Perintah Tugas 1: Menurut tulisan tentang Seni dendang Mutus Tari, dari jam berapa sampai jam berapa prosesinya berlangsung?
Perintah Tugas 2: Teruskan tulisan tentang Seni dendang Mutus Tari mulai dari kalimat terakhirnya.

Cuplikan Halaman:
Seni
dendang Mutus Tari. Itu sebagian kata-kata yang menarik dari Undangan
dari Zenzi Suhadi, Sang Kampanye Walhi dari Desa Tungkal I, Kecamatan
Pinoraya, Bengkulu Selatan, Bengkulu. Kata-kata itu merupakan
rangkaian panjang dari prosesi adat setelah “Ambil bambu dan Daun”,
“Melemang – Menunggu Mendah”, “Tari Andun”, “Bimbang Adat
– Menjamu”.
Kata-kata
seperti “berdendang”, Tari, Bambu, daun, melemang, mendah, andun,
bimbang adat dan menjamu adalah kata-kata yang sudah biasa dikenal di
Jambi. Namun ketertarikan saya bukanlah kata-kata itu. Tapi prosesi
acaranya sendirinya sehingga saya dapat menangkap pesan yang tersirat
dari prosesi acaranya.
Sebagai
prosesi adat, Seni dendang mutus tari bukanlah ritual adat yang
mistik. Merupakan prosesi adat yang sudah lama tumbuh di tempat Zenzi
namun sudah banyak dilupakan masyarakat di sekitar desa itu sendiri.
Zenzi
yang merupakan putra tokoh adat pemangku adat mengalami benturan
peradaban. Sebagai kampanye di Walhi, nilai-nilai adat merekat batin
antara manusia modern dengan persoalan Sumber daya alam. Tentu Zenzi
paham, bagaimana melawan dominasi industri diperlukan kekuatan lokal
yang mampu menyatukan kekuatan itu sendiri.
Dalam
prosesi yang cukup panjang (dimulai pukul 21.00 hingga 05.00 pagi),
segala sesuatu “dikabarkan” dalam rapat adat yang dikenal dengan
istilah “rapat majelis”. Seluruh peserta rapat majelis
menggunakan peci hitam, berjas hitam dan berkain. Peserta rapat
majelis terdiri dari pemangku adat, kepala desa, tokoh-tokoh adat,
alim ulama, cerdik pandai.

Cuplikan Data:

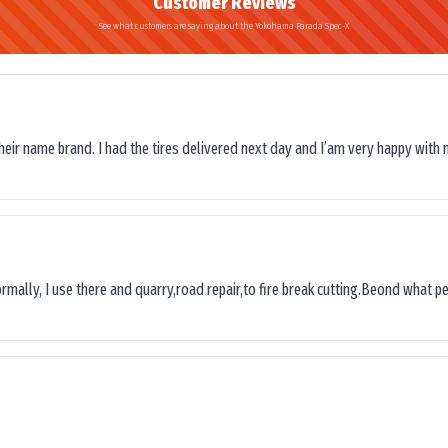
Customer Reviews
See what customers are saying about the Yokohama Parada Spec-X
their name brand. I had the tires delivered next day and I’am very happy with 
ormally, I use there and quarry,road repair,to fire break cutting.Beond what peop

Jawaban Tugas 1: Prosesinya berlangsung dari pukul 21.00 sampai 05.00 pagi.

Jawaban Tugas 2:
Sebelum
Prosesi rapat majelis dimulai diadakan rapat di rumah keluarga
(sementara anggota rapat majelis menunggu di ruangan besar di luar
rumah). Setelah rapat di rumah keluarga, maka seluruh peserta rapat
dirumah mengganti peci dengan peci dari rotan. Peserta rapat didalam
rumah kemudian bergabung dengan anggota rapat majelis untuk
menjelaskan hasil rapat.
Dalam
rapat majelis kemudian diterangkan oleh Ketuo Kerjo (semacan ketua
panitia zaman sekarang), prosesi yang akan dilalui dan pentingnya
rapat majelis (semacan susunan agenda rapat). Ketuo kerjo juga
menyampaikan peserta rapat seperti “bujang inang”.
Setelah
itu kata sambutan dari ahli rumah (tuan rumah) yang disebut sebagai
“tegur sapo”. Sebelum memulai kata sambutan, baik ketuo kerjo dan
ahli rumah memberikan hormat dengan cara tangan terkatup didepan
dada, merendahkan kepala dan memberikan hormat kepada pemangku adat.
Cara ini persis digambarkan seloko seperti “saya mohon maaf apabila
ada kata-kata yang salah. Maklumlah saya minta maaf, Ampun seribu
ampun. Disusun jari nan sepuluh. Diletakkan tangan diatas lulut nan
duo. Ditekukkan kepala yang rendah”.
Istilah
Tegur sapo dikenal di sebagian daerah Jambi. Di Margo Bathin
Pengambang, daerah hulu Sungai Batangasai, “tegur sapo” adalah
sanksi adat berdasarkan tingkat kesalahan. Dimulai
dari Tegur sapo berupa ayam satu ekor dan
beras segantang. Kemudian Tegur pengajar berupa kambing 10 ekor dan
beras 20. Guling batang berupa denda satu ekor kerbau dan beras
seratus gantang
Tegur
Sapo seperti Menumbang pohon yang dilarang, memburu hewan yang
dilarang, membuka hutan diluar aturan adat.
Tegur
Ajar terdiri dari Membuka lahan kebun orang yang sudah dimiliki.
Orang luar yang mengambil hasil hutan tanpa izin kepala Desa. Setelah
dijatuhi sanksi adat kemudian dilaporkan ke pihak keamanan.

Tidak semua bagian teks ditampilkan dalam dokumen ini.